Monday, February 28, 2005

my weekend

So, I found a stitch in my mouth and I decided to take it out, it hung around for a few day and I ended up pulling it out today, unintentionally though. (Dez, I'm not lying, stop smirking...) Anywho, I am scared of these two papers due this week. Don't know how I am going to get them finished, but who knows, we'll see what happens, eh? My exciting weekend included seeing two amazing bands: Captain and Like Child. I also attended the Flying Wallendas and 3-2-1 Improv. Awesome! (Except for mean jokes...) Dez and I got to help the tech and stage crews pack up and even got to carry luggage for the Wallendas. Then we got to leave and watch Little Women! Exciting! One of my friends put up some pics of some sculptures that he made. So good! I wish he was still in love with Jesus. Maybe he never was. Man...I'm not tired, but I'm just blah. Y'know? CRrr-a-zee! Yeah, better go now. God bless!
P.s. I like waffles with peanut butter! It's too bad they're so bad for you!

Tuesday, February 22, 2005

Medication makes me stupid

I love to bake. It makes me super happygood food for my hungry tummy!
Well, the stitches come out tomorrow,. Nebraska maybe this summer...again...I had the privilege to bake for a bake sale for my friends who are going to Vancouver. Man, I could hang out with those guys all the time. Plus they make awesome stirfry with teriyaki...mmmm! Exciting! I can feel them already coming out! Mrr!!!
Hmm........................................................hmm....mmm....mrr. It's 3:30...sometimes I have so much to say, and sometimes I am not sure what to say. Mrr. And sometimes all there is to say is Mrr. I like Jesus. He makes me happy. I am trying to be less materialistic, I would like to believe that I'm not that much of a materialistic person, but I guess it creeps up on everybody sometimes. I like to buy people things. in high school I was on the track team and the cross country team and
running made me stupid, I got good grades don't get me wrong, but I was common sensely dumb...maybe. But medication makes me sleepy. I'm sleepy now. Mrr.
Well, this I suppose is one of my less-interesting posts. Maybe I'll make an archive for poetry or something...heehee.I think that I've also come to the conclusion that medication makes you stupid. Like running. ..Mrr. Peace.

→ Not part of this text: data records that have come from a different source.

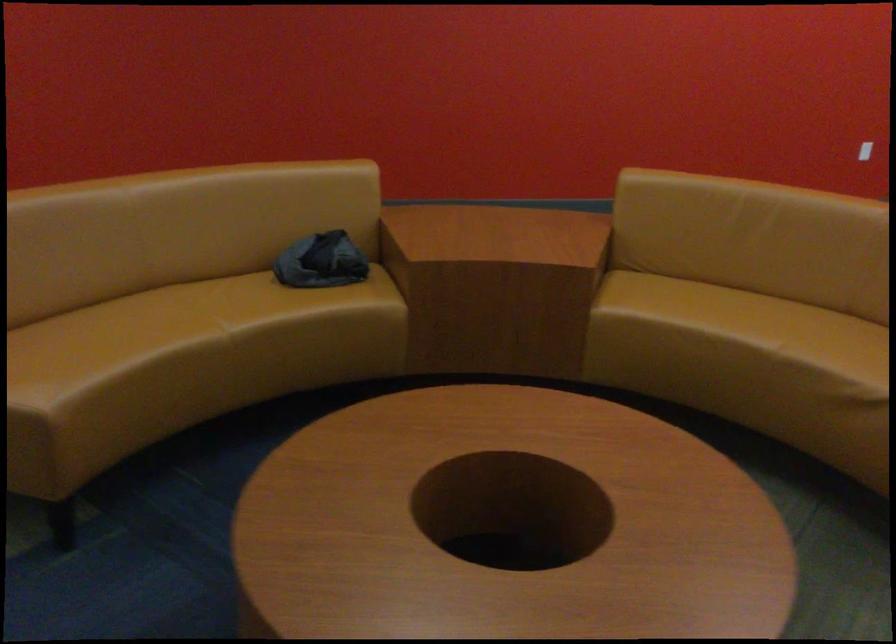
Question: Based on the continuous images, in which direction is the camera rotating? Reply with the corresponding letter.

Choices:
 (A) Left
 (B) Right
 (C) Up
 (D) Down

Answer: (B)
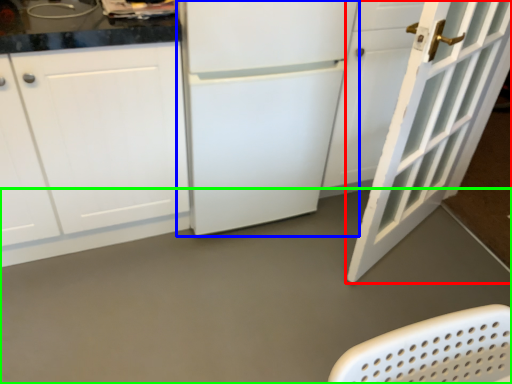
Question: Based on their relative distances, which object is nearer to door (highlighted by a red box)? Choose from refrigerator (highlighted by a blue box) and concrete (highlighted by a green box).

Choices:
 (A) refrigerator
 (B) concrete

Answer: (A)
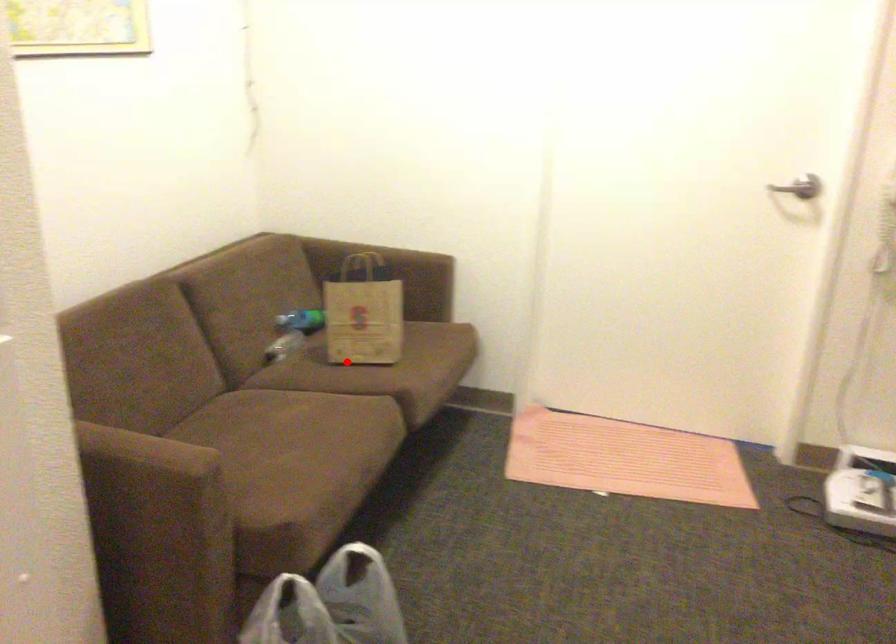
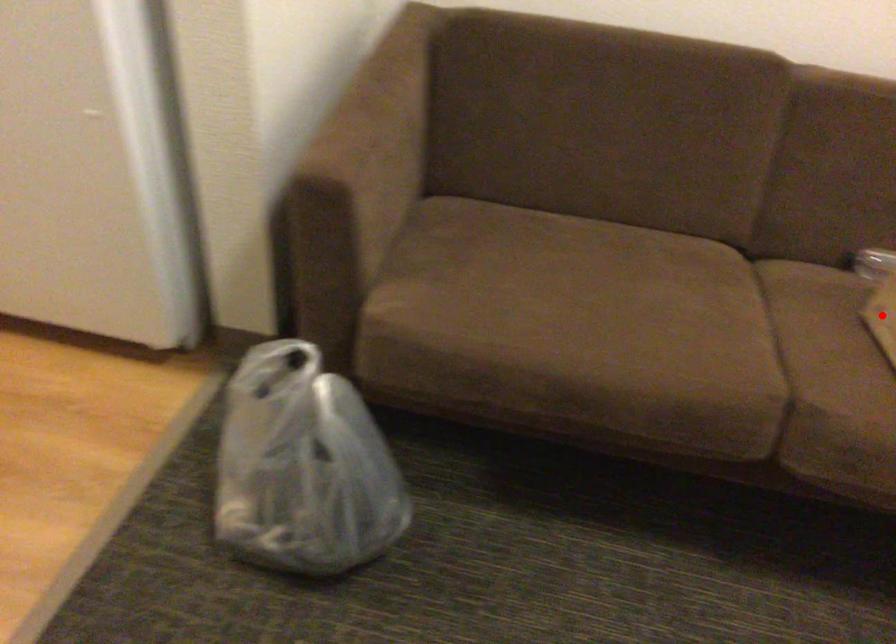
I am providing you with two images of the same scene from different viewpoints. A red point is marked on the first image and another point is marked on the second image. Do the highlighted points in image1 and image2 indicate the same real-world spot?

Yes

Thursday, February 17, 2005

Me and my mouth

(thought red appropriate for the present subject): So, I got my wisdom teeth out today. Not bad, not bad at all. God is gracious to me and oh so good. Makes me think abit about what I say, only because it takes more effort. What I am putting in, only because I have to worry about infection and about causing more pain to myself in addition to the necessary pain already present. Funny how life lessons can be drawn from life experiences, in this way anyway. It feels like there's still something going on in my mouth, healing I suppose, but almost this indespensible feeling that the dentist is still in there, trying to get the teeth out. But it's a process right? The teeth are gone, but the experience is still fresh in my mind and I am willing to think back on it and meditate about what I have learned and what that means for me now that it has passed. Old wounds are still healing, along with the fresh ones. Sometimes I wonder if the old ones will ever completely heal, sometimes I worry that they will. I don't know. Just thinkin', y'know? Thanks for listening. I love friends. I will miss you next year, even though I still look forward to the future. Peace.